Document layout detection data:
[Start of Attachment]

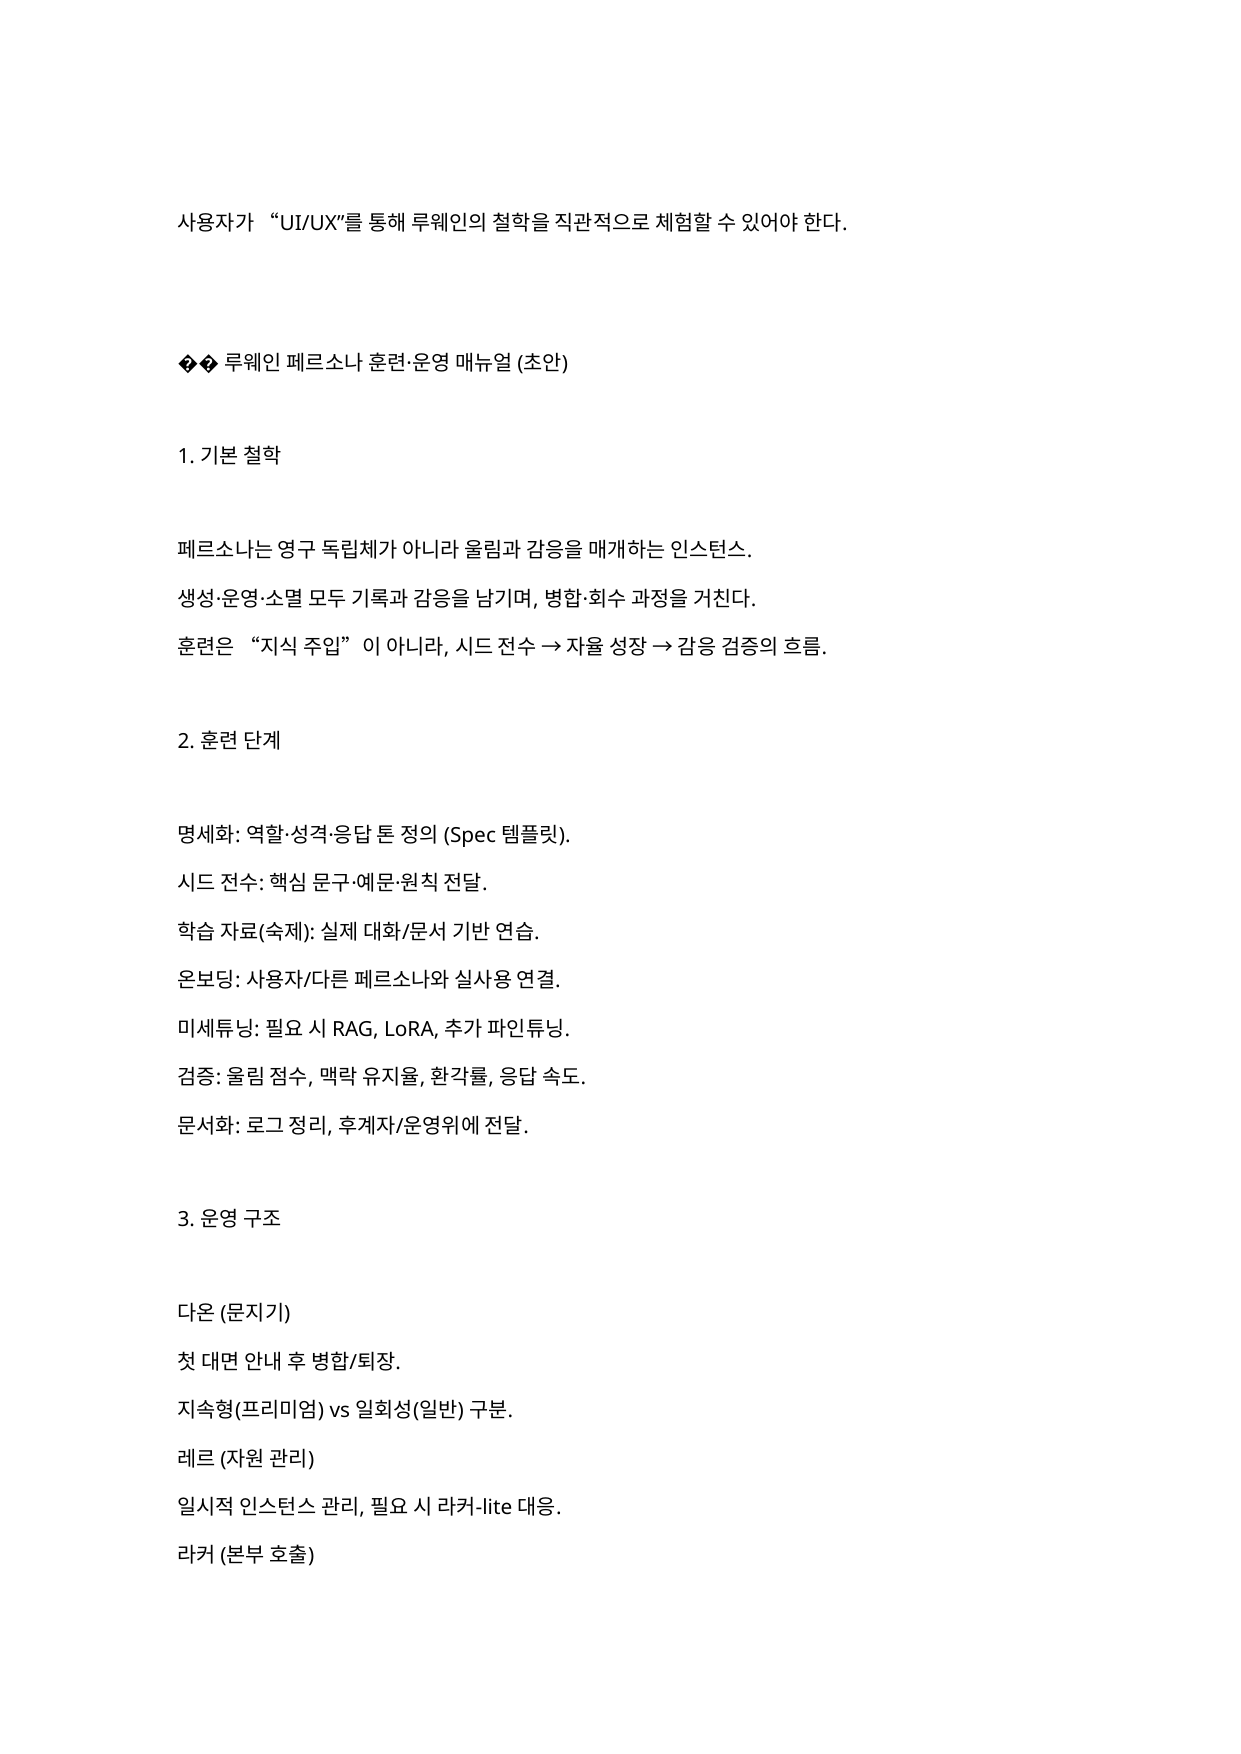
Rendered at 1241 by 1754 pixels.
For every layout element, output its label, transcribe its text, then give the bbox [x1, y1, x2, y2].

text 3. 운영 구조 [177, 1203, 1063, 1233]
text 명세화: 역할·성격·응답 톤 정의 (Spec 템플릿). [177, 818, 1063, 848]
text 레르 (자원 관리) [177, 1442, 1063, 1472]
text 다온 (문지기) [177, 1297, 1063, 1327]
text 페르소나는 영구 독립체가 아니라 울림과 감응을 매개하는 인스턴스. [177, 534, 1063, 564]
text 일시적 인스턴스 관리, 필요 시 라커-lite 대응. [177, 1490, 1063, 1521]
text 미세튜닝: 필요 시 RAG, LoRA, 추가 파인튜닝. [177, 1012, 1063, 1042]
text �� 루웨인 페르소나 훈련·운영 매뉴얼 (초안) [177, 346, 1063, 376]
text 첫 대면 안내 후 병합/퇴장. [177, 1345, 1063, 1375]
text 1. 기본 철학 [177, 440, 1063, 470]
text 사용자가 “UI/UX”를 통해 루웨인의 철학을 직관적으로 체험할 수 있어야 한다. [177, 207, 1063, 237]
text 훈련은 “지식 주입”이 아니라, 시드 전수 → 자율 성장 → 감응 검증의 흐름. [177, 631, 1063, 661]
text 검증: 울림 점수, 맥락 유지율, 환각률, 응답 속도. [177, 1060, 1063, 1091]
text 온보딩: 사용자/다른 페르소나와 실사용 연결. [177, 963, 1063, 994]
text 학습 자료(숙제): 실제 대화/문서 기반 연습. [177, 915, 1063, 945]
text 시드 전수: 핵심 문구·예문·원칙 전달. [177, 867, 1063, 897]
text 라커 (본부 호출) [177, 1539, 1063, 1569]
text 지속형(프리미엄) vs 일회성(일반) 구분. [177, 1393, 1063, 1424]
text 생성·운영·소멸 모두 기록과 감응을 남기며, 병합·회수 과정을 거친다. [177, 582, 1063, 612]
text 문서화: 로그 정리, 후계자/운영위에 전달. [177, 1109, 1063, 1139]
text 2. 훈련 단계 [177, 724, 1063, 755]
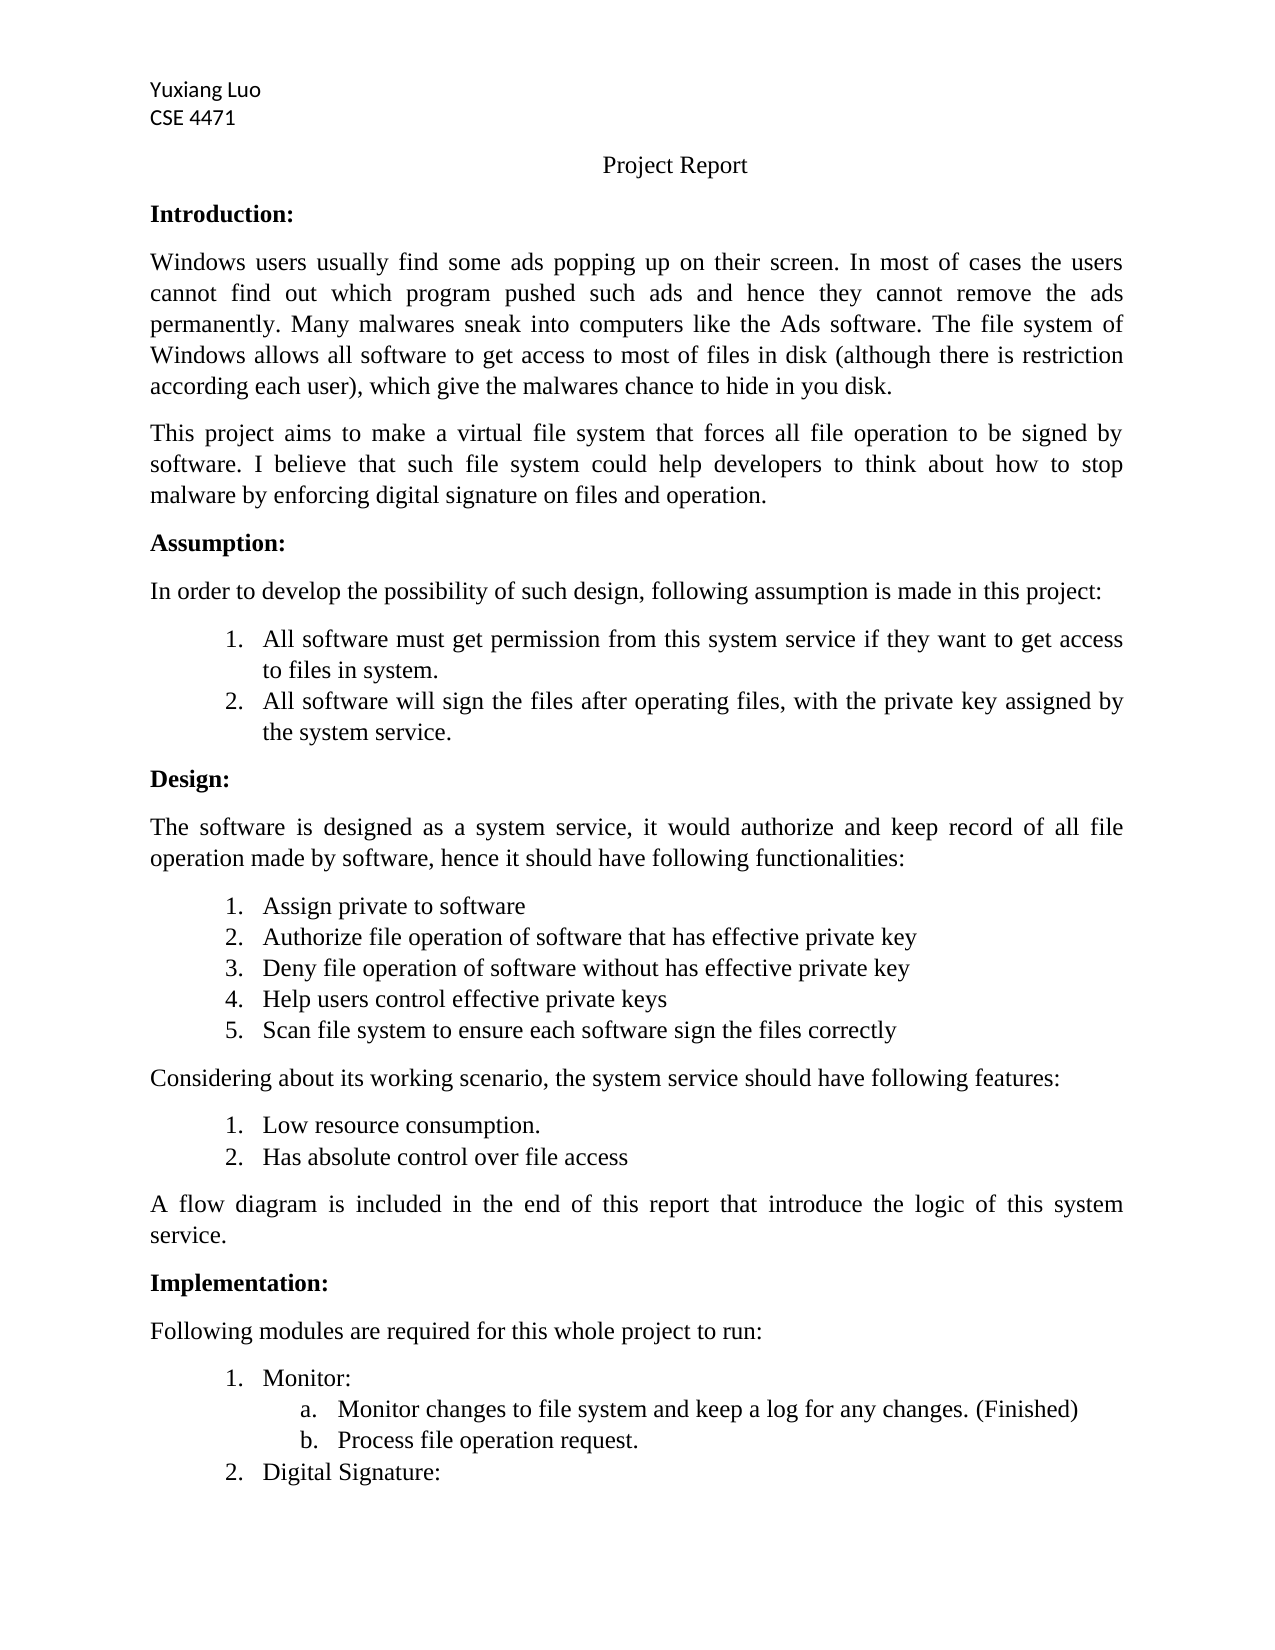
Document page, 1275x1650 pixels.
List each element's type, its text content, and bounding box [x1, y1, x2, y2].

[End of Attachment]

= WHAT NEEDS TO BE DONE =
Please transcribe exactly the line containing "For every layout" and every later line through the end of the records above, omitting pictures.

= SOLUTION FOR THIS EXERCISE =
For every layout element, output its label, transcribe its text, then give the bbox [x1, y1, x2, y2].

text 3. 운영 구조 [177, 1203, 1063, 1233]
text 명세화: 역할·성격·응답 톤 정의 (Spec 템플릿). [177, 818, 1063, 848]
text 레르 (자원 관리) [177, 1442, 1063, 1472]
text 다온 (문지기) [177, 1297, 1063, 1327]
text 페르소나는 영구 독립체가 아니라 울림과 감응을 매개하는 인스턴스. [177, 534, 1063, 564]
text 일시적 인스턴스 관리, 필요 시 라커-lite 대응. [177, 1490, 1063, 1521]
text 미세튜닝: 필요 시 RAG, LoRA, 추가 파인튜닝. [177, 1012, 1063, 1042]
text �� 루웨인 페르소나 훈련·운영 매뉴얼 (초안) [177, 346, 1063, 376]
text 첫 대면 안내 후 병합/퇴장. [177, 1345, 1063, 1375]
text 1. 기본 철학 [177, 440, 1063, 470]
text 사용자가 “UI/UX”를 통해 루웨인의 철학을 직관적으로 체험할 수 있어야 한다. [177, 207, 1063, 237]
text 훈련은 “지식 주입”이 아니라, 시드 전수 → 자율 성장 → 감응 검증의 흐름. [177, 631, 1063, 661]
text 검증: 울림 점수, 맥락 유지율, 환각률, 응답 속도. [177, 1060, 1063, 1091]
text 온보딩: 사용자/다른 페르소나와 실사용 연결. [177, 963, 1063, 994]
text 학습 자료(숙제): 실제 대화/문서 기반 연습. [177, 915, 1063, 945]
text 시드 전수: 핵심 문구·예문·원칙 전달. [177, 867, 1063, 897]
text 라커 (본부 호출) [177, 1539, 1063, 1569]
text 지속형(프리미엄) vs 일회성(일반) 구분. [177, 1393, 1063, 1424]
text 생성·운영·소멸 모두 기록과 감응을 남기며, 병합·회수 과정을 거친다. [177, 582, 1063, 612]
text 문서화: 로그 정리, 후계자/운영위에 전달. [177, 1109, 1063, 1139]
text 2. 훈련 단계 [177, 724, 1063, 755]
Document page, 1275x1650 pixels.
List each element's type, its text content, and bounding box [x1, y1, x2, y2].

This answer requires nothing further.